아래 파이썬 언어 감지 라이브러리 비교 본문에서 "import fasttext"로 시작해 "(from fasttext) (50.3.0)"까지 이어지는 부분을 한 글자도 바꾸지 말고 인용하세요.

- _발췌 본문_:
┄┄┄┄┄┄

2020-10-13

# 파이썬 언어 감지 라이브러리들 비교

사용자 입력값을 보고 언어를 감지하고자 한다.

요구사항은...

정확성이 높고.
이름과 같이 짧을 단어(한 글자, 두 글자)까지도 커버.
(optional) 빠르고 다양한 언어를 지원할수록 좋다.

# TL;DR

정확도가 높고 빠른것은 fastText, 단어가 몇개 없는데도 잘 인식된 것은 langid.py 였다.

# 라이브러리들

# langdetect

https://github.com/Mimino666/langdetect
language-detection (opens new window) 을 파이썬으로 포팅한 라이브러리.
55개의 언어 (opens new window) 지원

pip install langdetect

from langdetect import detect

detected = detect('안녕하세요') 
# ko

# TextBlob

https://textblob.readthedocs.io/en/dev/
Detect the blob’s language using the Google Translate API.
내부적으로 Google Translate API 사용. 즉, 꼭 인터넷 연결이 되어있어야 함.

pip install textblob

from textblob import TextBlob

detected = TextBlob('헬로 월드').detect_language() 
# u'ko'

# langid

https://github.com/saffsd/langid.py

pip install langid

import langid
detected = langid.classify("언어를 맞춰봐라!") 
# ('ko', -54.41310358047485)

# fastText

https://github.com/facebookresearch/fastText/
https://fasttext.cc/
사용시 따로 모델을 추가 해서 사용해야 함. (여기 (opens new window)서 lid.176.ftz 다운로드)
157개의 언어 (opens new window) 지원

pip install fasttext

import fasttext
model = fasttext.load_model('lid.176.ftz')
print(model.predict('안녕 여러분', k=2))  # top 2 matching languages

# (('__label__ko', '__label__en'), array([0.99338406, 0.00536941]))

Mac 환경에서 pip install시 아래와 같이 에러가 날 수 도 있다. (opens new window)

Collecting fasttext
  Using cached fasttext-0.9.2.tar.gz (68 kB)
Requirement already satisfied: pybind11>=2.2 in ./venv/lib/python3.7/site-packages (from fasttext) (2.5.0)
Requirement already satisfied: setuptools>=0.7.0 in ./venv/lib/python3.7/site-packages (from fasttext) (50.3.0)
Requirement already satisfied: numpy in ./venv/lib/python3.7/site-packages (from fasttext) (1.19.2)

┄┄┄┄┄┄

- _발췌 목록_:

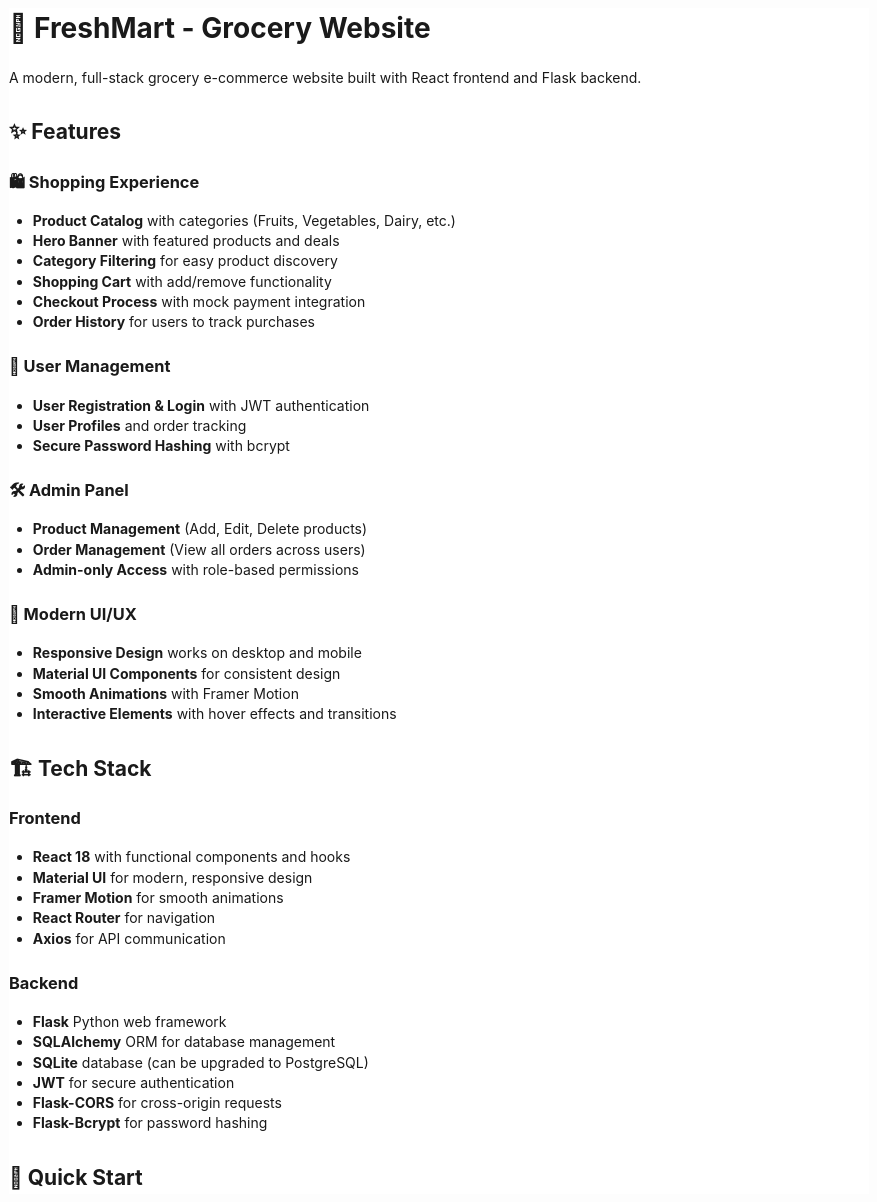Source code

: # 🛒 FreshMart - Grocery Website

A modern, full-stack grocery e-commerce website built with React frontend and Flask backend.

## ✨ Features

### 🛍️ Shopping Experience
- **Product Catalog** with categories (Fruits, Vegetables, Dairy, etc.)
- **Hero Banner** with featured products and deals
- **Category Filtering** for easy product discovery
- **Shopping Cart** with add/remove functionality
- **Checkout Process** with mock payment integration
- **Order History** for users to track purchases

### 👤 User Management
- **User Registration & Login** with JWT authentication
- **User Profiles** and order tracking
- **Secure Password Hashing** with bcrypt

### 🛠️ Admin Panel
- **Product Management** (Add, Edit, Delete products)
- **Order Management** (View all orders across users)
- **Admin-only Access** with role-based permissions

### 🎨 Modern UI/UX
- **Responsive Design** works on desktop and mobile
- **Material UI Components** for consistent design
- **Smooth Animations** with Framer Motion
- **Interactive Elements** with hover effects and transitions

## 🏗️ Tech Stack

### Frontend
- **React 18** with functional components and hooks
- **Material UI** for modern, responsive design
- **Framer Motion** for smooth animations
- **React Router** for navigation
- **Axios** for API communication

### Backend
- **Flask** Python web framework
- **SQLAlchemy** ORM for database management
- **SQLite** database (can be upgraded to PostgreSQL)
- **JWT** for secure authentication
- **Flask-CORS** for cross-origin requests
- **Flask-Bcrypt** for password hashing

## 🚀 Quick Start
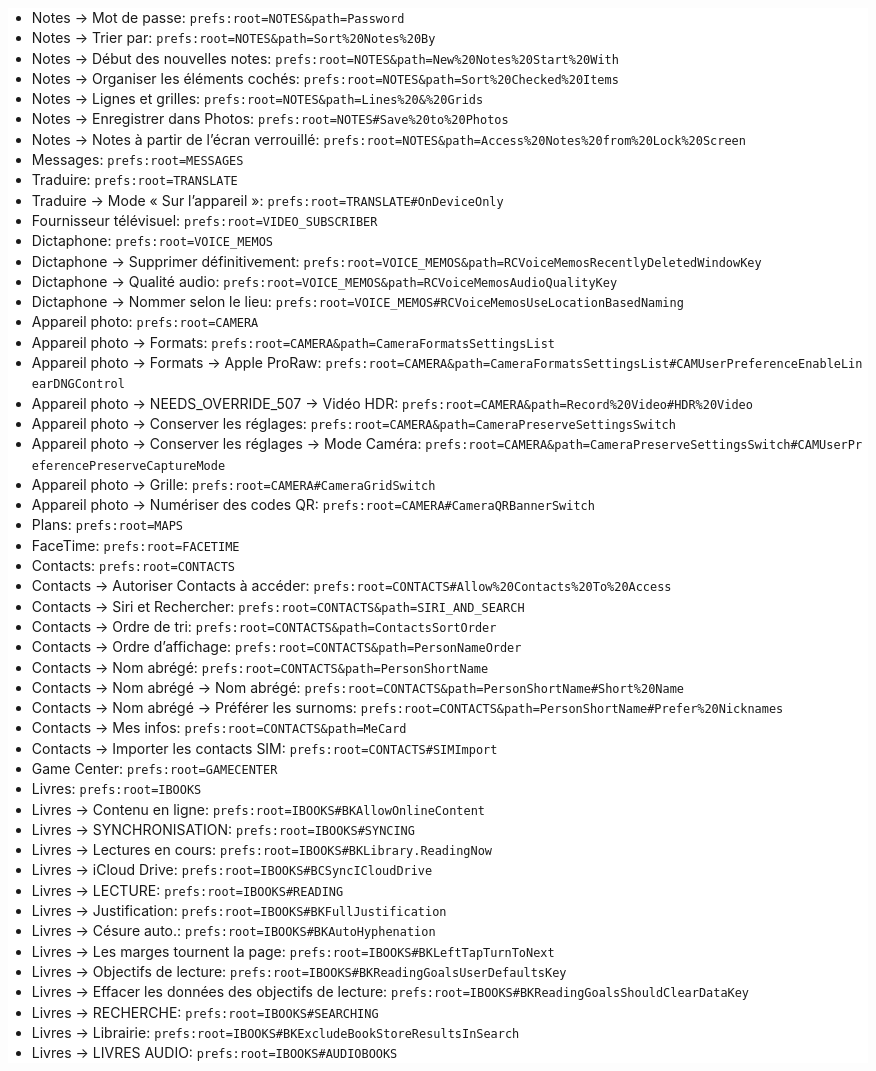 - Notes → Mot de passe: `prefs:root=NOTES&path=Password`
- Notes → Trier par: `prefs:root=NOTES&path=Sort%20Notes%20By`
- Notes → Début des nouvelles notes: `prefs:root=NOTES&path=New%20Notes%20Start%20With`
- Notes → Organiser les éléments cochés: `prefs:root=NOTES&path=Sort%20Checked%20Items`
- Notes → Lignes et grilles: `prefs:root=NOTES&path=Lines%20&%20Grids`
- Notes → Enregistrer dans Photos: `prefs:root=NOTES#Save%20to%20Photos`
- Notes → Notes à partir de l’écran verrouillé: `prefs:root=NOTES&path=Access%20Notes%20from%20Lock%20Screen`
- Messages: `prefs:root=MESSAGES`
- Traduire: `prefs:root=TRANSLATE`
- Traduire → Mode « Sur l’appareil »: `prefs:root=TRANSLATE#OnDeviceOnly`
- Fournisseur télévisuel: `prefs:root=VIDEO_SUBSCRIBER`
- Dictaphone: `prefs:root=VOICE_MEMOS`
- Dictaphone → Supprimer définitivement: `prefs:root=VOICE_MEMOS&path=RCVoiceMemosRecentlyDeletedWindowKey`
- Dictaphone → Qualité audio: `prefs:root=VOICE_MEMOS&path=RCVoiceMemosAudioQualityKey`
- Dictaphone → Nommer selon le lieu: `prefs:root=VOICE_MEMOS#RCVoiceMemosUseLocationBasedNaming`
- Appareil photo: `prefs:root=CAMERA`
- Appareil photo → Formats: `prefs:root=CAMERA&path=CameraFormatsSettingsList`
- Appareil photo → Formats → Apple ProRaw: `prefs:root=CAMERA&path=CameraFormatsSettingsList#CAMUserPreferenceEnableLinearDNGControl`
- Appareil photo → NEEDS_OVERRIDE_507 → Vidéo HDR: `prefs:root=CAMERA&path=Record%20Video#HDR%20Video`
- Appareil photo → Conserver les réglages: `prefs:root=CAMERA&path=CameraPreserveSettingsSwitch`
- Appareil photo → Conserver les réglages → Mode Caméra: `prefs:root=CAMERA&path=CameraPreserveSettingsSwitch#CAMUserPreferencePreserveCaptureMode`
- Appareil photo → Grille: `prefs:root=CAMERA#CameraGridSwitch`
- Appareil photo → Numériser des codes QR: `prefs:root=CAMERA#CameraQRBannerSwitch`
- Plans: `prefs:root=MAPS`
- FaceTime: `prefs:root=FACETIME`
- Contacts: `prefs:root=CONTACTS`
- Contacts → Autoriser Contacts à accéder: `prefs:root=CONTACTS#Allow%20Contacts%20To%20Access`
- Contacts → Siri et Rechercher: `prefs:root=CONTACTS&path=SIRI_AND_SEARCH`
- Contacts → Ordre de tri: `prefs:root=CONTACTS&path=ContactsSortOrder`
- Contacts → Ordre d’affichage: `prefs:root=CONTACTS&path=PersonNameOrder`
- Contacts → Nom abrégé: `prefs:root=CONTACTS&path=PersonShortName`
- Contacts → Nom abrégé → Nom abrégé: `prefs:root=CONTACTS&path=PersonShortName#Short%20Name`
- Contacts → Nom abrégé → Préférer les surnoms: `prefs:root=CONTACTS&path=PersonShortName#Prefer%20Nicknames`
- Contacts → Mes infos: `prefs:root=CONTACTS&path=MeCard`
- Contacts → Importer les contacts SIM: `prefs:root=CONTACTS#SIMImport`
- Game Center: `prefs:root=GAMECENTER`
- Livres: `prefs:root=IBOOKS`
- Livres → Contenu en ligne: `prefs:root=IBOOKS#BKAllowOnlineContent`
- Livres → SYNCHRONISATION: `prefs:root=IBOOKS#SYNCING`
- Livres → Lectures en cours: `prefs:root=IBOOKS#BKLibrary.ReadingNow`
- Livres → iCloud Drive: `prefs:root=IBOOKS#BCSyncICloudDrive`
- Livres → LECTURE: `prefs:root=IBOOKS#READING`
- Livres → Justification: `prefs:root=IBOOKS#BKFullJustification`
- Livres → Césure auto.: `prefs:root=IBOOKS#BKAutoHyphenation`
- Livres → Les marges tournent la page: `prefs:root=IBOOKS#BKLeftTapTurnToNext`
- Livres → Objectifs de lecture: `prefs:root=IBOOKS#BKReadingGoalsUserDefaultsKey`
- Livres → Effacer les données des objectifs de lecture: `prefs:root=IBOOKS#BKReadingGoalsShouldClearDataKey`
- Livres → RECHERCHE: `prefs:root=IBOOKS#SEARCHING`
- Livres → Librairie: `prefs:root=IBOOKS#BKExcludeBookStoreResultsInSearch`
- Livres → LIVRES AUDIO: `prefs:root=IBOOKS#AUDIOBOOKS`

┄┄┄┄┄┄

- _답안_:
import fasttext
model = fasttext.load_model('lid.176.ftz')
print(model.predict('안녕 여러분', k=2))  # top 2 matching languages

# (('__label__ko', '__label__en'), array([0.99338406, 0.00536941]))

Mac 환경에서 pip install시 아래와 같이 에러가 날 수 도 있다. (opens new window)

Collecting fasttext
  Using cached fasttext-0.9.2.tar.gz (68 kB)
Requirement already satisfied: pybind11>=2.2 in ./venv/lib/python3.7/site-packages (from fasttext) (2.5.0)
Requirement already satisfied: setuptools>=0.7.0 in ./venv/lib/python3.7/site-packages (from fasttext) (50.3.0)